Da dimissioni virtuali a passo indietro reale. Il tentativo di Matteo Renzi di provare a gestire il post elezioni del Pd è durato 48 ore. Assediato dalle minoranze interne, scaricato da tutte le anime del partito, il segretario ha deciso di lasciare per davvero. Subito. E non, come annunciato lunedì scorso, dopo aver seguito in prima persona a delicata fase successiva alla batosta elettorale senza precedenti incassata il 4 marzo. Dopo due giorni di retroscena e di attacchi da ogni dove, l’ex Rottamatore ha gettato la spugna. L’ufficialità è arrivata in serata, con una nota diramata dal presidente dem Matteo Orfini, che – statuto alla mano – ha indicato tempi e modi dell’uscita di scena di colui che sarà ricordato come il segretario che ha portato il partito sotto quota 20%.

Due le tappe indicate da Orfini: assemblea e direzione, entrambe già convocate. “Matteo Renzi si è formalmente dimesso lunedì – ha scritto Orfini – Come da lui richiesto nella lettera di dimissioni, e come previsto dallo statuto, ho immediatamente annunciato la convocazione dell’assemblea nazionale per gli adempimenti conseguenti”. E ancora: “Contestualmente ho convocato la direzione nazionale che sarà aperta dalla relazione del vicesegretario Martina. Nella direzione – si legge nel comunicato – discuteremo le scelte politiche che il Pd dovrà assumere nelle prossime settimane”. “Continuare a discutere di un fatto ormai avvenuto (le dimissioni del segretario, ndr) come non vi fossero state non ha molto senso – ha aggiunto Orfini – Come non lo ha disquisire del percorso conseguente le dimissioni che è chiaramente definito dal nostro statuto e che non consente margini interpretativi né soluzioni creative“.

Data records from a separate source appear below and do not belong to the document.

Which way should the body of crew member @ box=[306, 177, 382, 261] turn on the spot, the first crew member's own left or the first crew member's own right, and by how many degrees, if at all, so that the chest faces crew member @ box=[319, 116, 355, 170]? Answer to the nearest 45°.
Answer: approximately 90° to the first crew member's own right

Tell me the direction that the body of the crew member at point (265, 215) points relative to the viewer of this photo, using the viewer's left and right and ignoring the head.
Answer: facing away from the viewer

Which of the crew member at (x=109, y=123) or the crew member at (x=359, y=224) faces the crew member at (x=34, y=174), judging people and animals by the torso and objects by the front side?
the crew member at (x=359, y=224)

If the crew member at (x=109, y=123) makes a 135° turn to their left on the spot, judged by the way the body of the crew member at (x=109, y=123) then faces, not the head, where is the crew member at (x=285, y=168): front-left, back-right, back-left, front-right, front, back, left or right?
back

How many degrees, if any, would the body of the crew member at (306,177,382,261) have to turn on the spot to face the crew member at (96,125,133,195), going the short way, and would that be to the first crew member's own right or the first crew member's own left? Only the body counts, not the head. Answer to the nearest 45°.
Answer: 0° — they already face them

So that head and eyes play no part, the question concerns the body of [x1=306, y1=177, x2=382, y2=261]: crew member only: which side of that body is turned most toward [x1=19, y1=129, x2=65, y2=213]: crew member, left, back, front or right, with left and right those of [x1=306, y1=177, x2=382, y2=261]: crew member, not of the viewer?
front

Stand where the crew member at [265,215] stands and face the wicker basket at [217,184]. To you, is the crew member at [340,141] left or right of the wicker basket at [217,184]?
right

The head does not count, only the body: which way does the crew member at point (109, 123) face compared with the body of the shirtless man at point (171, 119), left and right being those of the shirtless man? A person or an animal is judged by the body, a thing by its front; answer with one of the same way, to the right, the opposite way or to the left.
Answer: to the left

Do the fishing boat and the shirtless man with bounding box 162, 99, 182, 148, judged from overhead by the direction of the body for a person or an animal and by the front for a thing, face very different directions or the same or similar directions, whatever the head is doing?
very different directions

La traduzione dal politichese era arrivata poco prima grazie alle dichiarazioni del portavoce nazionale del Pd Matteo Richetti, che, ospite a Carta Bianca, ha annunciato cosa accadrà durante l’appuntamento della prossima settimana: “Con Veltroni e Bersani il percorso è stato lo stesso – ha detto il deputato di area renziana – Lunedì faremo una direzione che individuerà la reggenza del partito. Non so se ci sarà Renzi e se non ci sarà sarà la dimostrazione che ha fatto un passo indietro anche fisico”. Anche Richetti, poi, ha spiegato che le prossime mosse sono dettate dalle regole dello statuto, secondo cui “il vicesegretario del Pd ha un’investitura pari del segretario“. Quindi Maurizio Martina. Che a questo punto, a meno di sviluppi diversi, guiderà la delegazione del Pd al Colle per le consultazioni con il presidente della Repubblica. Con lui ci saranno i neo capigruppo dem di Camera e Senato.

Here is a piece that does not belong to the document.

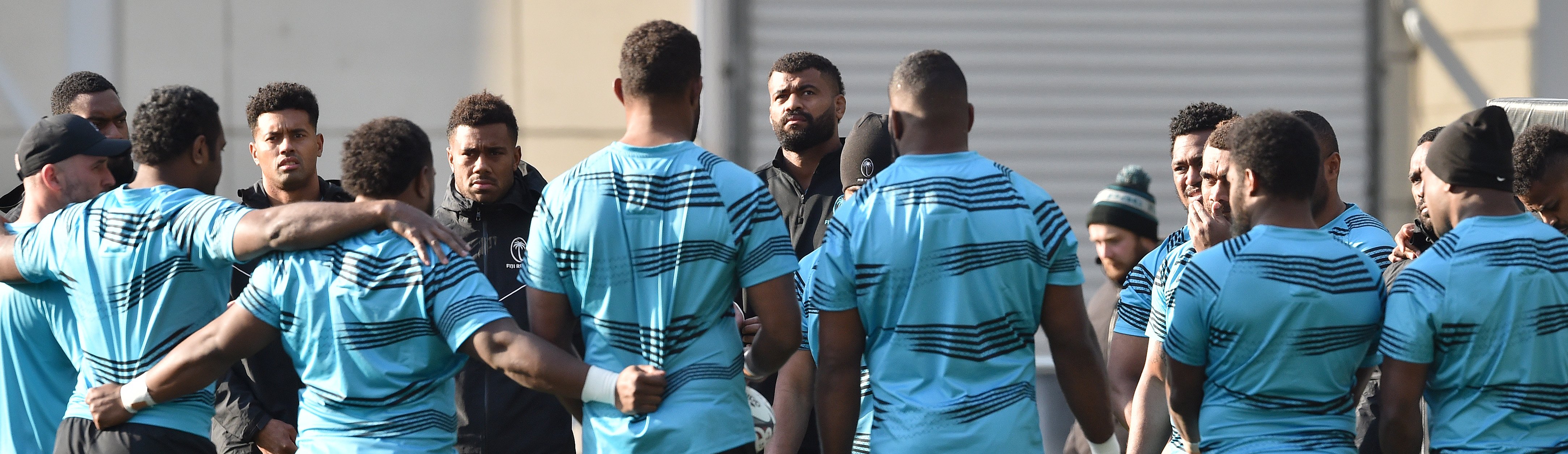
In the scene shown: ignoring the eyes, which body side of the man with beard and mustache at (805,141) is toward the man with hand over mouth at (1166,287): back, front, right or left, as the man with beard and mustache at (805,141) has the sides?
left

Chi saranno? Le minoranze dem puntano su una gestione collegiale delle decisioni, quindi anche nella scelta di chi guiderà i gruppi a Montecitorio e Palazzo Madama. Anche in questo caso i retroscena si sprecano, come quello che vedrebbe Maria Elena Boschi in pole per una carica politica o istituzionale per volere dello stesso Matteo Renzi. Una ricostruzione, quest’ultima, smentita direttamente dalla diretta interessata con una nota ufficiale: “Sono costretta a ripetere ciò che ho detto ieri e nei giorni scorsi – ha detto l’ex sottosegretaria alla Presidenza del consiglio – Non sono interessata, né in pista, per ricoprire né il ruolo di capogruppo, né quello di vicepresidente della Camera. Prego cortesemente di non tirare in ballo il mio nome per ruoli cui non aspiro e che altri amici del Pd potranno egregiamente svolgere“. La Boschi si è tirata fuori, insomma, sgombrando il campo da ipotetiche ingerenze renziane nella scelta di ruoli chiave della prossima legislatura.

La strada che il Pd dovrà seguire, quindi, è segnata: lunedì il reggente, poi l’assemblea, che verosimilmente si terrà a fine aprile dopo le consultazioni di Mattarella. Sarà l’occasione giusta per eleggere il nuovo segretario? Potrebbe esserlo, lo è già stato: nel 2009 con le elezione di Franceschini dopo le dimissioni di Veltroni, nel 2013 con l’elezione di Epifani dopo le dimissioni di Bersani. All’interno del partito, però, c’è chi preferisce l’altra opzione in campo, ovvero le primarie nei gazebo. “Ci sono due strade: una che torna a dare la voce al popolo del Pd oppure l’assemblea, che è legittimata a eleggerlo” ha spiegato Matteo Richetti, secondo cui è da preferire sicuramente la prima opzione.